Secondo i dati dell’Associazione nazionale degli importatori di automobili (Jaia), nel 2024 sono state importate e vendute circa 230.000 vetture straniere in Giappone, pari a circa il 5% di tutte le immatricolazioni di auto nuove. Quelle americane si sono fermate a più di 16 mila unità, mentre le restanti provenivano per lo più dalla Germania. Insomma, se gli Usa non riescono a vendere le proprie auto, ci pensa Trump con la forza, anche se qui tecnicamente si parla sempre di vetture a marchio Toyota: la sola differenza è che sono sfornate dall’altro lembo dell’Oceano.
UN PIANO SUGGERITO DAL GOVERNO NIPPONICO?
Tanto basta però per iniziare a riequilibrare la bilancia commerciale a favore degli statunitensi. Dal canto suo il Ministero del Territorio e dei Trasporti giapponese ha subito dato il proprio imprimatur al piano industriale comunicando di essere al lavoro su di un sistema più flessibile per le certificazioni, dato che le vetture prodotte negli Usa rispondono a standard diversi, spesso meno elevati rispetto a quelli obbligatori per ottenere l’omologazione nell’arcipelago nipponico.
Del resto Sanae Takaichi, la prima donna a guidare il Giappone, in carica da metà ottobre, intende fare di tutto pur di avere buoni rapporti con il partner d’Oltreoceano. In occasione della visita del presidente americano nell’arcipelago giapponese Takaichi – almeno secondo quanto riferito dalla Casa Bianca – avrebbe pure espresso l’intenzione di raccomandare Trump per il Premio Nobel per la pace.
I DAZI USA FANNO MALE ALLE AUTO GIAPPONESI
Quel che è certo è che la potente industria automobilistica nipponica ha bisogno del mercato americano se vuole continuare a macinare a spron battuto, soprattutto ora che nel resto del mondo hanno iniziato a correre le auto cinesi. Ad agosto Toyota aveva avvertito gli investitori che le tariffe commerciali volute da Trump (sei volte superiori a quelle dell’era Biden) avrebbero comportato un taglio del 16% sulla previsione di utile operativo per l’intero anno, ora stimato a 21,7 miliardi di dollari.

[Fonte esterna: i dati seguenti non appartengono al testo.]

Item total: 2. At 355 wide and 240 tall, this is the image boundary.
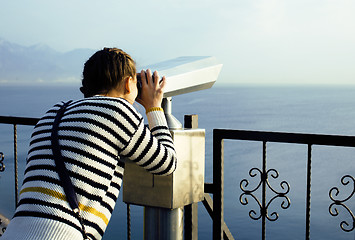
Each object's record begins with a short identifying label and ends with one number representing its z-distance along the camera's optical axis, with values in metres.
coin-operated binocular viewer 1.64
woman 1.19
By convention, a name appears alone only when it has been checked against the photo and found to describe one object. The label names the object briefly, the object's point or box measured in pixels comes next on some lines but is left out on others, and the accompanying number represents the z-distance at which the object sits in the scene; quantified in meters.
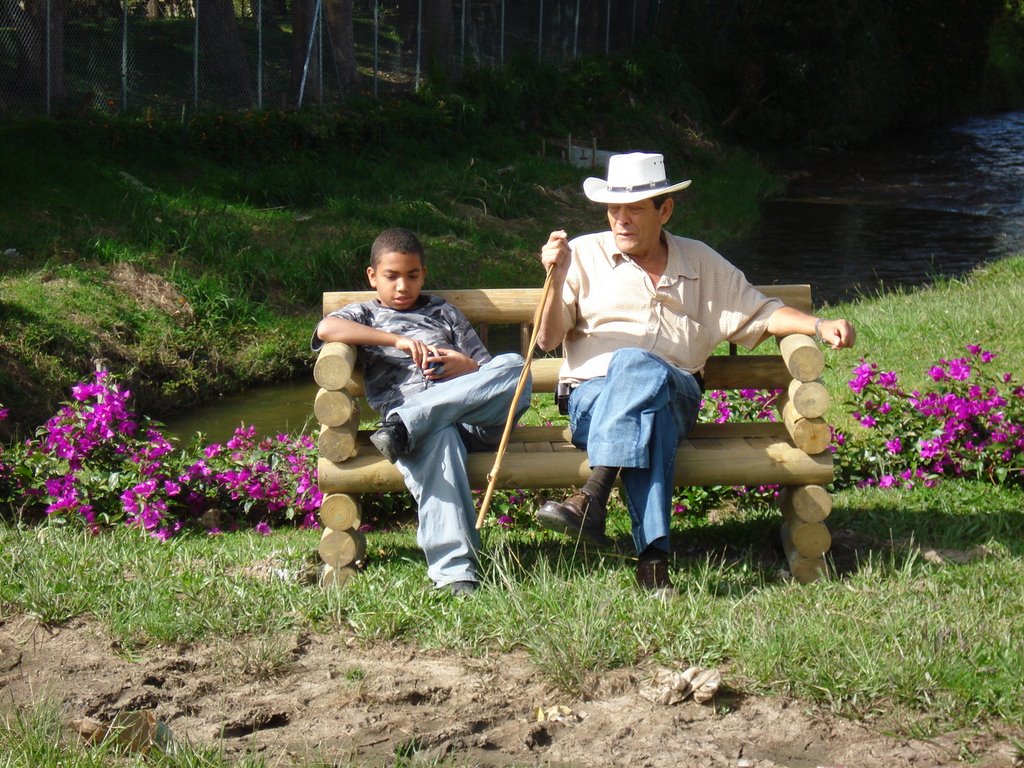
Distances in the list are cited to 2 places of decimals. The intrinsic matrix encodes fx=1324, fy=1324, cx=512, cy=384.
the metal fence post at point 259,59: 14.68
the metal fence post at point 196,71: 13.85
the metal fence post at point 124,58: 13.27
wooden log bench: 4.39
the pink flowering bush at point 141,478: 5.48
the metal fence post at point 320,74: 15.41
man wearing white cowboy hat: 4.42
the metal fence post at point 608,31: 21.94
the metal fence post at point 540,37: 20.20
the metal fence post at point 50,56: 12.48
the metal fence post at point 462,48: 18.30
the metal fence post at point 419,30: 17.48
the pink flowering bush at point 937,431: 5.49
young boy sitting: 4.32
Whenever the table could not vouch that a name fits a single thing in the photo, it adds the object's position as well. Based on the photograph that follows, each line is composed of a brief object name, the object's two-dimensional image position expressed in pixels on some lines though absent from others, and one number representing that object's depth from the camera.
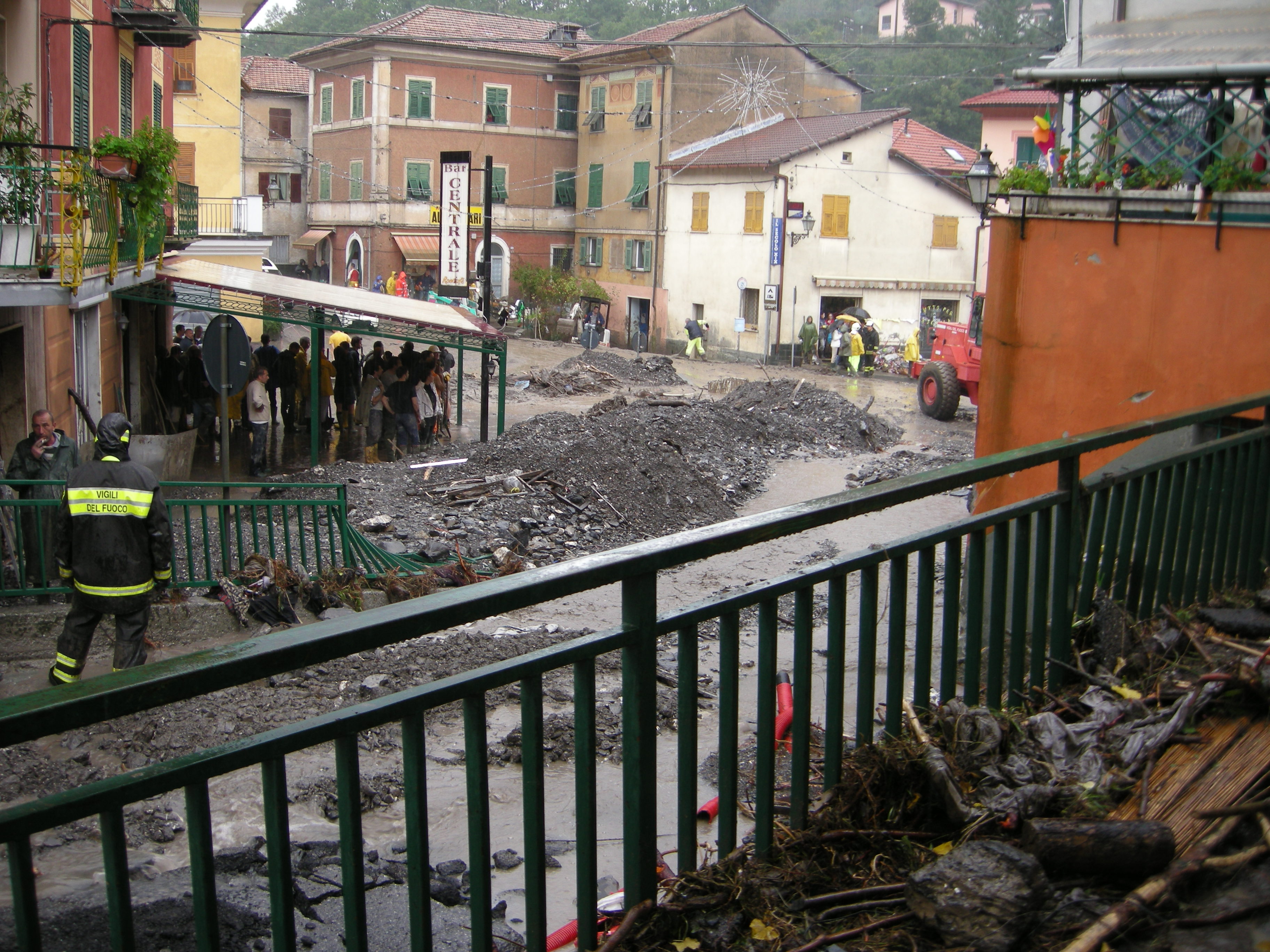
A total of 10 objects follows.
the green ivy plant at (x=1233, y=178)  7.30
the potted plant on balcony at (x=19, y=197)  10.30
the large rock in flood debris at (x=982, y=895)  2.29
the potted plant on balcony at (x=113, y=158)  12.20
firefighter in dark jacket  7.59
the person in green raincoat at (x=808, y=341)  37.09
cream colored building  37.12
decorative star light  43.25
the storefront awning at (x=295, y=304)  17.11
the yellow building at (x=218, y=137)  28.03
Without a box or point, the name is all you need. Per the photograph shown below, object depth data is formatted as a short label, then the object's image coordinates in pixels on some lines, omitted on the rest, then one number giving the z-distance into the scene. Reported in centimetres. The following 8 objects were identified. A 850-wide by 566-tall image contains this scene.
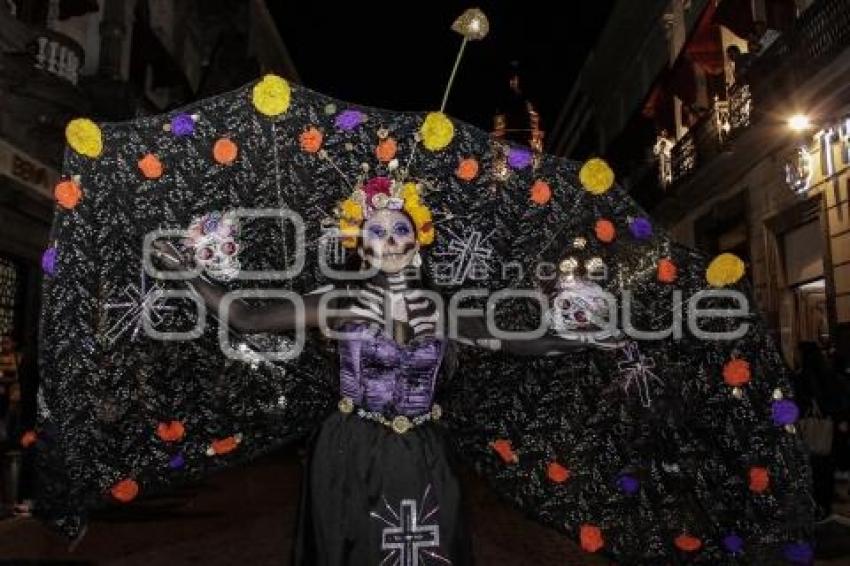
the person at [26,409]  908
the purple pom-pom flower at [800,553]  390
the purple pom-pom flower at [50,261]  368
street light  1370
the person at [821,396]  809
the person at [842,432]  838
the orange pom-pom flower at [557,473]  425
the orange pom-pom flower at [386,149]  408
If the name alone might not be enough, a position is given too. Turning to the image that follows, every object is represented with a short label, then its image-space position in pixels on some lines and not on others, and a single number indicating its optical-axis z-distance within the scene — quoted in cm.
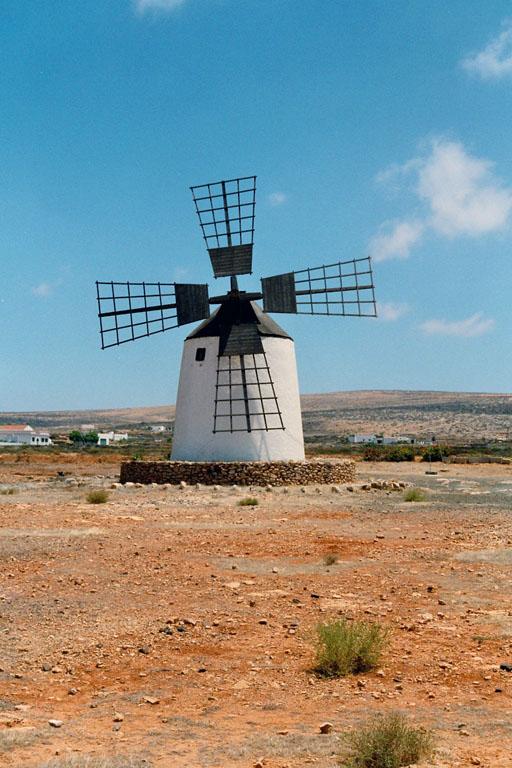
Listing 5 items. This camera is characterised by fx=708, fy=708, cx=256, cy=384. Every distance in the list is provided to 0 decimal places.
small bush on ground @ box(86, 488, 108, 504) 1888
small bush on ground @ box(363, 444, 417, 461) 4658
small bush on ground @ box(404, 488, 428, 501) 2012
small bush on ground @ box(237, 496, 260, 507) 1877
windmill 2511
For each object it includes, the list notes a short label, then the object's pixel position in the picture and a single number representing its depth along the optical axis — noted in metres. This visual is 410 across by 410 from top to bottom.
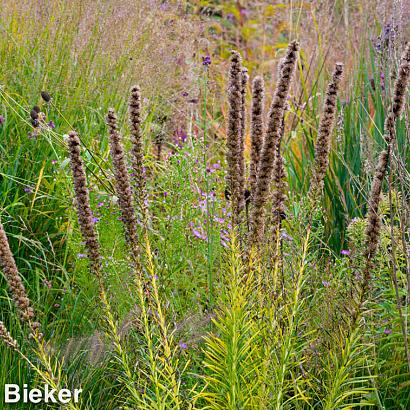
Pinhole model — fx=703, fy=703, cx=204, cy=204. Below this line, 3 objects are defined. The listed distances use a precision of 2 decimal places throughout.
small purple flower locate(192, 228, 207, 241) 3.49
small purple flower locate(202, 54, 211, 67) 3.20
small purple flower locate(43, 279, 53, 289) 3.23
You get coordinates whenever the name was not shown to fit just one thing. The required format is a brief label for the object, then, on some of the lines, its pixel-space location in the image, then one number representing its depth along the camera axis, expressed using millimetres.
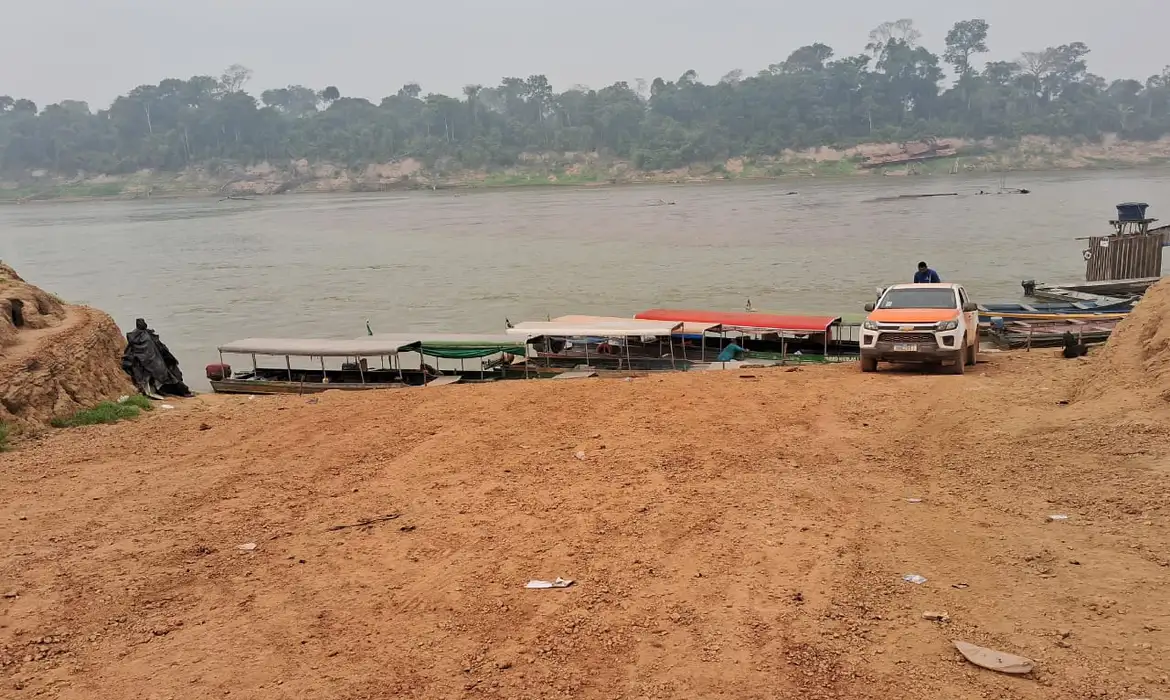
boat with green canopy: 18703
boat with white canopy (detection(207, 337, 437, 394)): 18516
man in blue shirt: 16547
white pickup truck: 13820
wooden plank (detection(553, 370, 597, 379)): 18453
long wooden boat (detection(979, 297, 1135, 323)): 22547
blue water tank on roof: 28484
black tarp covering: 16578
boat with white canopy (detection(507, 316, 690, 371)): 18250
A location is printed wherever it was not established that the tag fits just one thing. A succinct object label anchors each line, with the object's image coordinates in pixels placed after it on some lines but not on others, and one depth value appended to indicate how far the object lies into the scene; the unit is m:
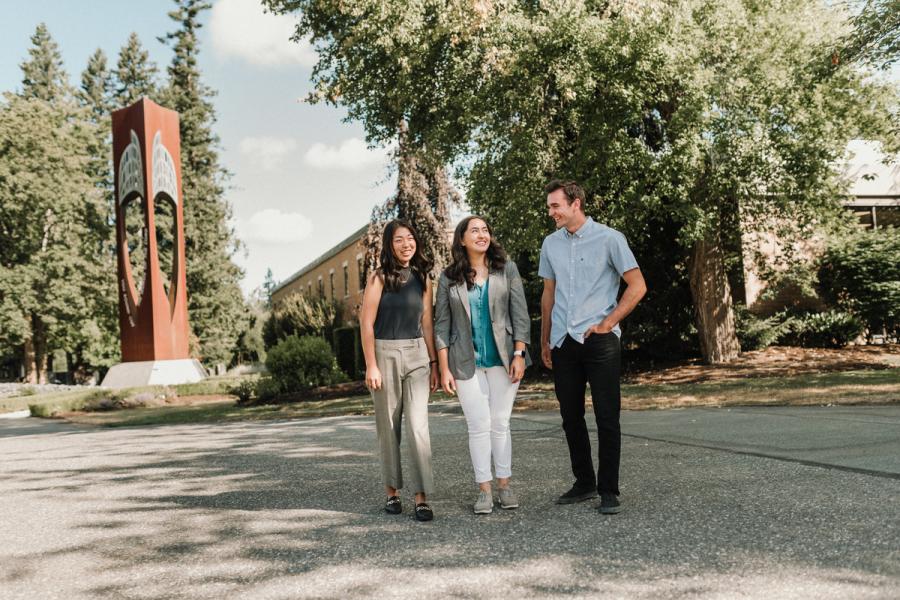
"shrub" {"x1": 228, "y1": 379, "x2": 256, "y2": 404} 17.89
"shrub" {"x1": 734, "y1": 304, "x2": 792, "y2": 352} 19.27
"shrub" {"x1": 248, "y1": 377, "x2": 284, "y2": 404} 17.78
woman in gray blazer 4.62
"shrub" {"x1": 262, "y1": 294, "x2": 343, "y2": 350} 34.41
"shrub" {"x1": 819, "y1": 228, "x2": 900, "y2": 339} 19.31
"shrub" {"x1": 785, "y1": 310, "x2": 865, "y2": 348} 19.66
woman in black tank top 4.61
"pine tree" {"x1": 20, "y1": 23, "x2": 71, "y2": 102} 47.34
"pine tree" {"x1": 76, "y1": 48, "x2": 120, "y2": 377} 39.81
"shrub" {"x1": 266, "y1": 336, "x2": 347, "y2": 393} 18.38
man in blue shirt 4.47
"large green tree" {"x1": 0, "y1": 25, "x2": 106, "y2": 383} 36.94
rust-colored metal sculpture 23.75
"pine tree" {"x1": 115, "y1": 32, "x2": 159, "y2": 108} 48.25
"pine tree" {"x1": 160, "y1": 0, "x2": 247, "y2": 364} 41.59
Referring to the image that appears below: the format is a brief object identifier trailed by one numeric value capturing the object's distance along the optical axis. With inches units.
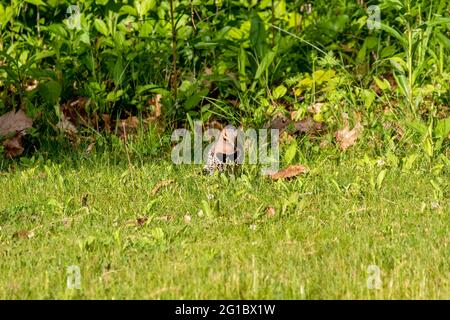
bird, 437.1
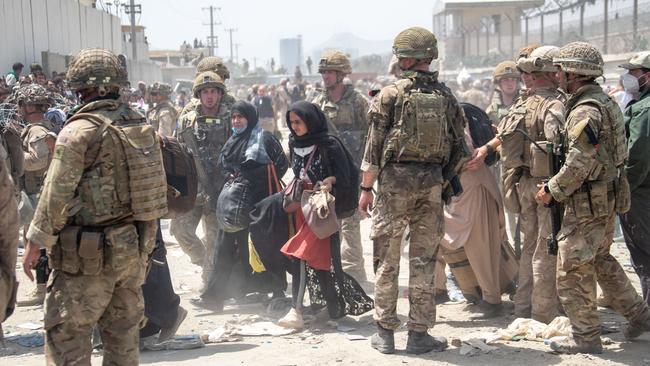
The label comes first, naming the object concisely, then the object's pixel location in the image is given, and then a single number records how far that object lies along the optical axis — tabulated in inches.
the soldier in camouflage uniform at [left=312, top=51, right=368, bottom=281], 359.2
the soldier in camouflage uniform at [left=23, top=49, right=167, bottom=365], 177.2
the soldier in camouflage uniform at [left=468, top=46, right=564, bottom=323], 253.8
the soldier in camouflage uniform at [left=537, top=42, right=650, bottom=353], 221.8
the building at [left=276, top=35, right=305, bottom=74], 6729.3
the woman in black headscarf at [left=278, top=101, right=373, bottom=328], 271.3
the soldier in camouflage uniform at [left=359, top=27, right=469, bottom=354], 237.6
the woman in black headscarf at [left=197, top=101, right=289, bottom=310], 299.0
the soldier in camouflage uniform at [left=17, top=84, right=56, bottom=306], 296.2
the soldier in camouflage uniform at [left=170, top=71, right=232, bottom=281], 331.3
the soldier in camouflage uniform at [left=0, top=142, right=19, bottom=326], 163.0
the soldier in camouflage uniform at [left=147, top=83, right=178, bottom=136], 444.8
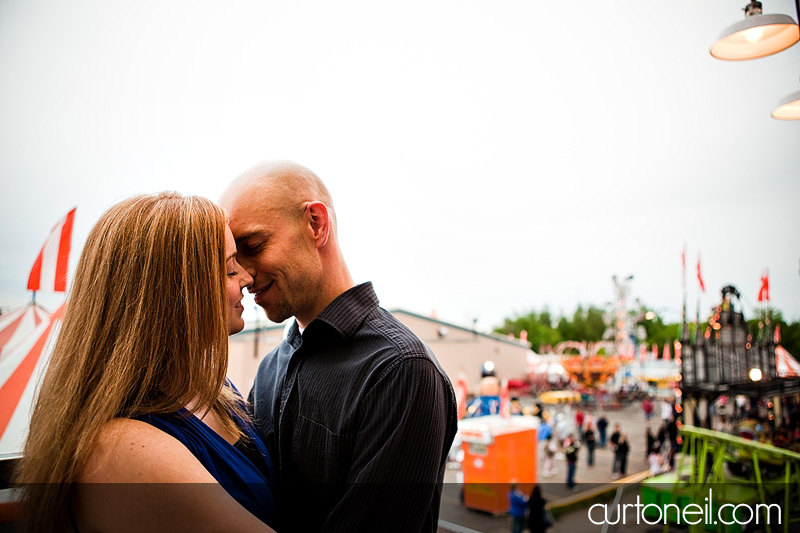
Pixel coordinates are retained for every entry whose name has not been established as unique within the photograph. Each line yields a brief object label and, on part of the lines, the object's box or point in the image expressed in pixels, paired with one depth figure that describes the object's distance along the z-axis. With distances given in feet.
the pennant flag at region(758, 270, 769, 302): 25.06
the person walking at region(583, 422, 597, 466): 36.01
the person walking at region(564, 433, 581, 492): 29.76
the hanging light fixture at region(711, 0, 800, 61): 9.07
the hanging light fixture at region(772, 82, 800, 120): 10.00
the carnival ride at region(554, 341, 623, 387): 62.80
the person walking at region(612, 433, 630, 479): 32.50
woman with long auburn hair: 2.45
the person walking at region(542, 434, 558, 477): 34.76
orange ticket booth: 25.77
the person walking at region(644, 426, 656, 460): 35.35
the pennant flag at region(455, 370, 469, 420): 26.28
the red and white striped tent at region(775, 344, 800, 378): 31.00
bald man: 3.20
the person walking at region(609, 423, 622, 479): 33.45
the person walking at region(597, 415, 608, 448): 43.21
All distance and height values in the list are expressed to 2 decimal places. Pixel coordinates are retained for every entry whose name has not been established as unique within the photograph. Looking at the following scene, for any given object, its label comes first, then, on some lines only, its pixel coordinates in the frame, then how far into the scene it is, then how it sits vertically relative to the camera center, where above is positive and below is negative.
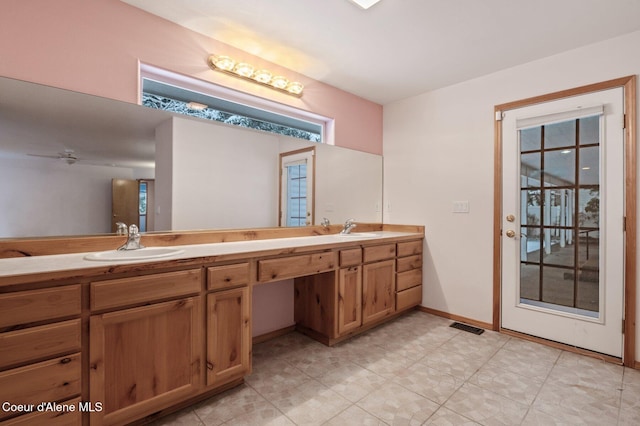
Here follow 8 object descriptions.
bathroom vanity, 1.13 -0.50
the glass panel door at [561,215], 2.25 +0.00
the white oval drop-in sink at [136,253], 1.45 -0.22
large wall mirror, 1.56 +0.29
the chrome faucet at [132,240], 1.72 -0.16
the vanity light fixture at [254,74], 2.15 +1.05
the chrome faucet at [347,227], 2.95 -0.13
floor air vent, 2.67 -1.02
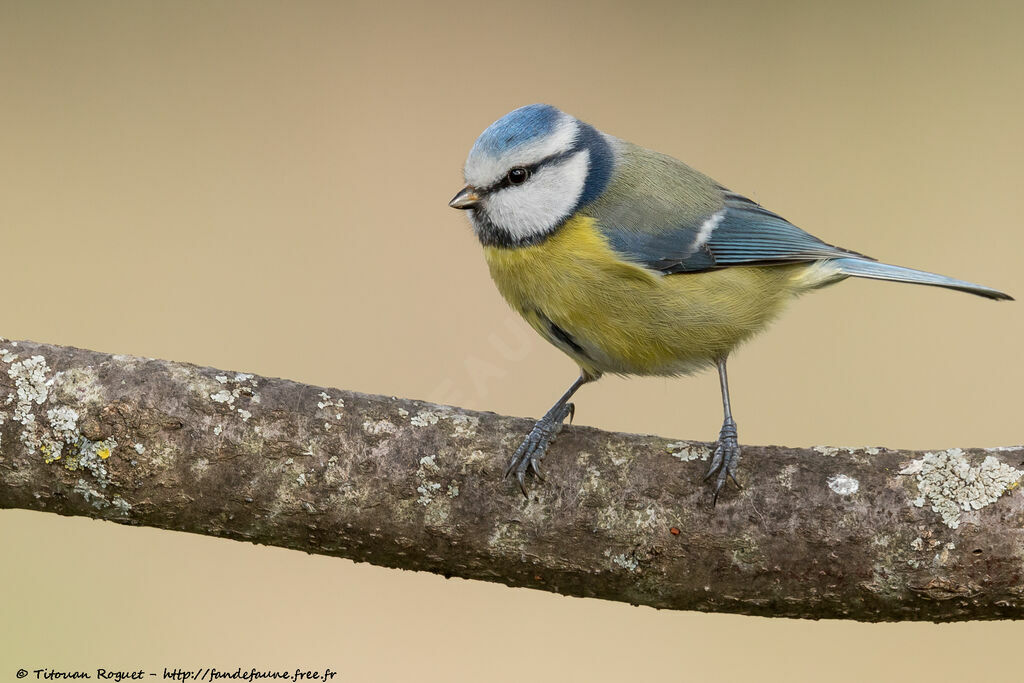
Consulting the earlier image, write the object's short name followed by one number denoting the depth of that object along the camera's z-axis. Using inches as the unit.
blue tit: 154.4
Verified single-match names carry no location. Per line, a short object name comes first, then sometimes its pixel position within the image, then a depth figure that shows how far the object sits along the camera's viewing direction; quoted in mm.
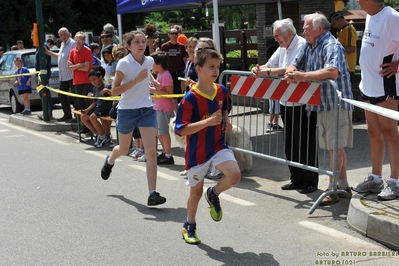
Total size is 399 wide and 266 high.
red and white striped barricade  6973
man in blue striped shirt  6734
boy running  5609
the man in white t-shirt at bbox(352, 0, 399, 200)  6398
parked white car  16750
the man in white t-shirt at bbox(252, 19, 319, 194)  7582
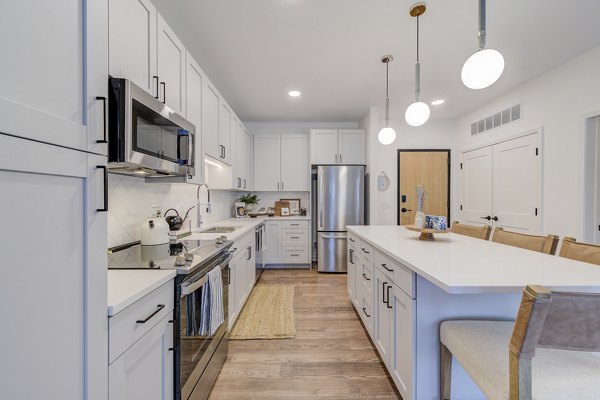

Quanto agli altri marchi più diffusi Honda nel corso del 2025 ha annunciato di attendersi un impatto negativo sui profitti di circa 3 miliardi di dollari e Nissan (alle prese con una forte crisi che la sta costringendo a una spending review senza euguali) prevede una riduzione di 2 miliardi di dollari: non a caso nell’ambiente si vocifera che anche le altre due Case giapponesi intendano iniziare a “reimportare” in patria auto sfornate negli Stati Uniti.
TOYOTA & CO MIRANO ALLE KEI CAR USA CHE PIACCIONO A TRUMP?
La speranza potrebbe essere quella di ingraziarsi a tal punto il presidente americano da essere prese in considerazione per quel piano industriale apparentemente balzano che Trump ha “studiato” per ravvivare il mercato statunitense dell’auto: puntare sulla produzione delle kei car che tanto vanno di moda nell’estremo Oriente così da avere modelli a prezzi di listino accessibili e dai bassissimi costi di mantenimento.
La Casa Bianca ha fatto sapere di avere già autorizzato il segretario ai Trasporti, Sean Duffy, a preparare il necessario per favorire la produzione di queste particolari city car. Il piano, che ha fatto aggrottare le sopracciglia a più di un analista (gli americani infatti prediligono le vetture di grosse dimensioni ritenendole anzitutto uno status symbol, inoltre non hanno centri storici che giustifichino il bisogno di compattezza), laddove prevedesse incentivi statali o sgravi d’altro tipo potrebbe favorire proprio le Case giapponesi che hanno stabilimenti negli Usa dato che posseggono il know-how necessario.